Keduanya pernah bergebrak dan sama2 tahu lihaynya masing2, maka pertemuan ini lantas menimbulkan pikiran yang sama pula akan bergabung untuk tujuan bersama, setelah bicara sebentar ternyata kedua orang merasa cocok satu sama lain.
Usia Li Bok-chiu sebenarnya tidak muda lagi, tapi sejak kecil dia berlatih Lwekang sehingga wajahnya masih halus dan cantik.
Kongsun Ci telah gagal mengawini Siao-liong-li, kemudian gagal pula menculik Wanyan Peng, kini bertemu dengan Li Bok-chiu, kembali timbul pikirannya: "Setelah kubunuh perempuan jahat she Kiu itu, biarlah kunikahi nona ini saja, Baik wajahnya maupun ilmu silatnya adalah kelas pilihan, meski buta sebelah, tapi sangat setimpal menjadi jodohku.
" Tak tahunya bahwa jiwa Li Bok-chiu yang jahat itu ternyata juga disertai cinta yang suci, sebabnya dia banyak berbuat kejahatan juga akibat gagalnya percintaan.
Kini didengarnya cara bicara Kongsun Ci semakin tidak senonoh, diam2 ia menjadi marah.
Tapi mengingat masih perlu mendapatkan obat penawar, terpaksa ia melayani percakapan orang sekadarnya.
Begitulah Kongsun Ci lantas berkata pula: "Aku adalah Kokcu di sini, cara membuat obat penawar bunga cinta tiada diketahui orang lain kecuali diriku ini.
Cuma membuatnya memerlukan waktu, air di tempat jauh tak dapat memadamkan api di dekat sini.

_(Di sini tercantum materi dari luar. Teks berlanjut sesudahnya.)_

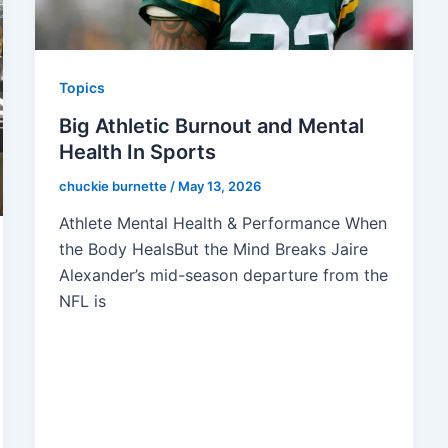
Topics
Big Athletic Burnout and Mental
Health In Sports
chuckie burnette
/
May 13, 2026
Athlete Mental Health & Performance When
the Body HealsBut the Mind Breaks Jaire
Alexander’s mid-season departure from the
NFL is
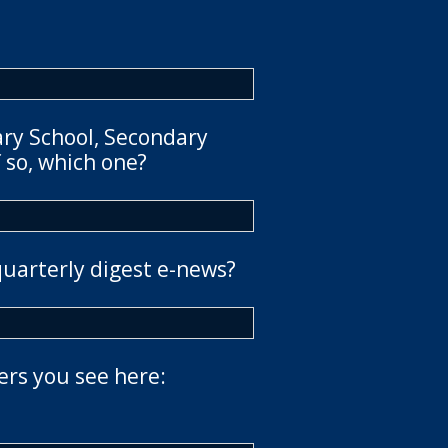
ary School, Secondary
 so, which one?
quarterly digest e-news?
ers you see here:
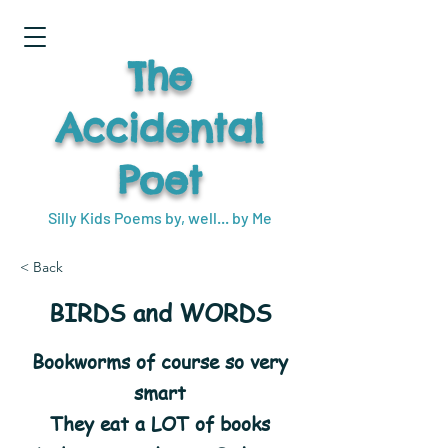
The
Accidental
Poet
Silly Kids Poems by, well... by Me
< Back
BIRDS and WORDS
Bookworms of course so very
smart
They eat a LOT of books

Untung obat itu masih tersisa satu biji di tempat kediamanku, tapi sekarang dikangkangi perempuan jahat itu, terpaksa kita harus membinasakan dia, habis itu apapun juga adalah milikmu.

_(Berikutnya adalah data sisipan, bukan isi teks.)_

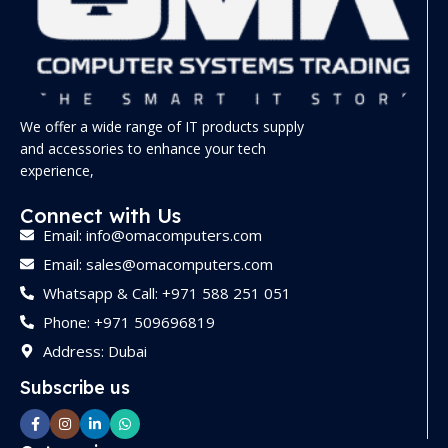
We offer a wide range of IT products supply
and accessories to enhance your tech
experience,
Connect with Us
Email: info@omacomputers.com
Email: sales@omacomputers.com
Whatsapp & Call: +971 588 251 051
Phone: +971 509696819
Address: Dubai
Subscribe us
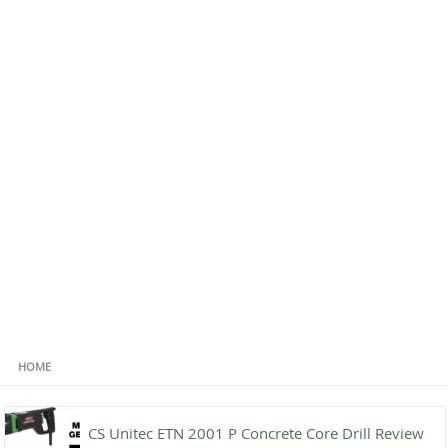
HOME
CS Unitec ETN 2001 P Concrete Core Drill Review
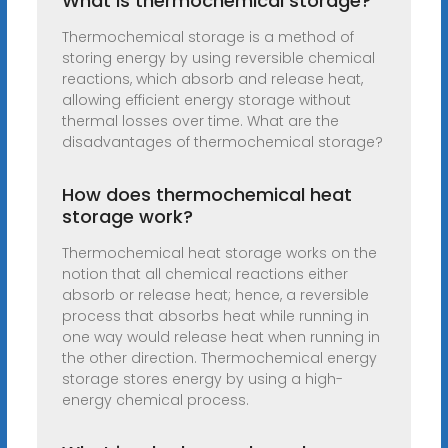
What is thermochemical storage?
Thermochemical storage is a method of
storing energy by using reversible chemical
reactions, which absorb and release heat,
allowing efficient energy storage without
thermal losses over time. What are the
disadvantages of thermochemical storage?
How does thermochemical heat
storage work?
Thermochemical heat storage works on the
notion that all chemical reactions either
absorb or release heat; hence, a reversible
process that absorbs heat while running in
one way would release heat when running in
the other direction. Thermochemical energy
storage stores energy by using a high-
energy chemical process.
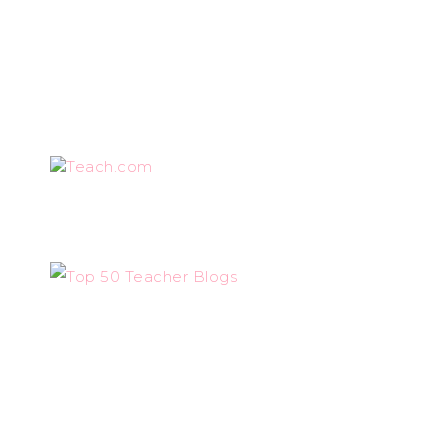
Teach.com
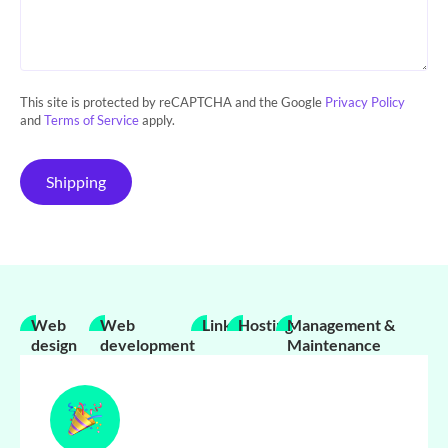
This site is protected by reCAPTCHA and the Google
Privacy Policy
and
Terms of Service
apply.
Shipping
Web
Web
Links
Hosting
Management &
design
development
Maintenance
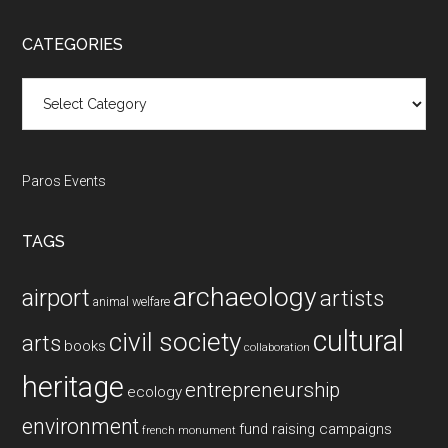
site
...
CATEGORIES
Categories
Paros Events
TAGS
archaeology
airport
artists
animal welfare
cultural
civil society
arts
books
collaboration
heritage
entrepreneurship
ecology
environment
fund raising campaigns
french monument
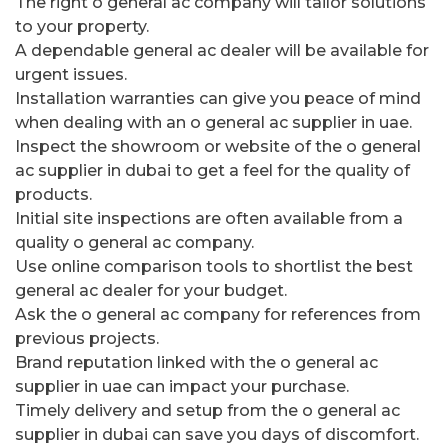
The right o general ac company will tailor solutions
to your property.
A dependable general ac dealer will be available for
urgent issues.
Installation warranties can give you peace of mind
when dealing with an o general ac supplier in uae.
Inspect the showroom or website of the o general
ac supplier in dubai to get a feel for the quality of
products.
Initial site inspections are often available from a
quality o general ac company.
Use online comparison tools to shortlist the best
general ac dealer for your budget.
Ask the o general ac company for references from
previous projects.
Brand reputation linked with the o general ac
supplier in uae can impact your purchase.
Timely delivery and setup from the o general ac
supplier in dubai can save you days of discomfort.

" Kalimat ucapannya yang terakhir itu mengandung makna berganda, artinya tidak cuma obat penawarnya saja akan Kuberikan padamu, bahkan kedudukan nyonya rumah Coat-ceng-kok inipun akan menjadi bagianmu.
Bahwa di dunia ini hanya Kongsun Ci sendiri saja yang tahu cara membuat obat penawar, hal ini memang tidak salah, Bahkan resep obat itu hanya dari ayah diturunkan kepada anak dan tak mungkin diajarkan kepada orang luar, sekalipun Kiu Jian-jio juga tidak tahu tentang resep obat itu, dia menyangka obat itu adalah simpanan dari leluhur keluarga Kongsun dan tidak tahu kalau Kongsun Ci masih menyimpan resepnya, sebaliknya mengenai sisa obat yang tinggal setengah biji pada Kiu Jian-jio itu Kongsun Ci juga tidak tahu, disangkanya masih satu biji.

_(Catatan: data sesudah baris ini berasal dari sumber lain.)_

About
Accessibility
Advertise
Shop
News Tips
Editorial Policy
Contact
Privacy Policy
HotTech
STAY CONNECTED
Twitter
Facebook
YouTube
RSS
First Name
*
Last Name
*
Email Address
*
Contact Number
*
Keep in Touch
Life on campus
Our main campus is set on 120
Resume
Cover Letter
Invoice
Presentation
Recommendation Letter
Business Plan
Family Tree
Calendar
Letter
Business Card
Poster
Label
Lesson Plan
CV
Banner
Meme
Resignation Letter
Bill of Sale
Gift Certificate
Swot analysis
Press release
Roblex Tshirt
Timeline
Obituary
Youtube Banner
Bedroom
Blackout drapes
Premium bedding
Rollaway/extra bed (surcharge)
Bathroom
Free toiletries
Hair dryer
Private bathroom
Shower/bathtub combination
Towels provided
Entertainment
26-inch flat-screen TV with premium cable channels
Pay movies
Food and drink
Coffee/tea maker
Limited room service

Begitulah Li Bok-chiu menjadi ragu2, katanya kemudian: "Jika begitu kan percuma saja omonganmu ini.
Obat penawar berada di tangan isterimu dan isteri mu telah menjadi musuhmu, umpamanya tidak sulit bagimu untuk membunuhnya tapi cara bagaimana kau dapat memperoleh obatnya?" Kongsun Ci terdiam sejenak, lalu berkata: "Li-sumoay, baru kenal kita lantas cocok, demi menolongmu biar mati bagiku juga tidak sayang" "Wah, aku harus berterima kasih padamu," ujar Li Bok-chiu hambar.
"Aku mempunyai akal untuk rebut obat dari tangan perempuan jahat itu," kata Kongsun Ci pula.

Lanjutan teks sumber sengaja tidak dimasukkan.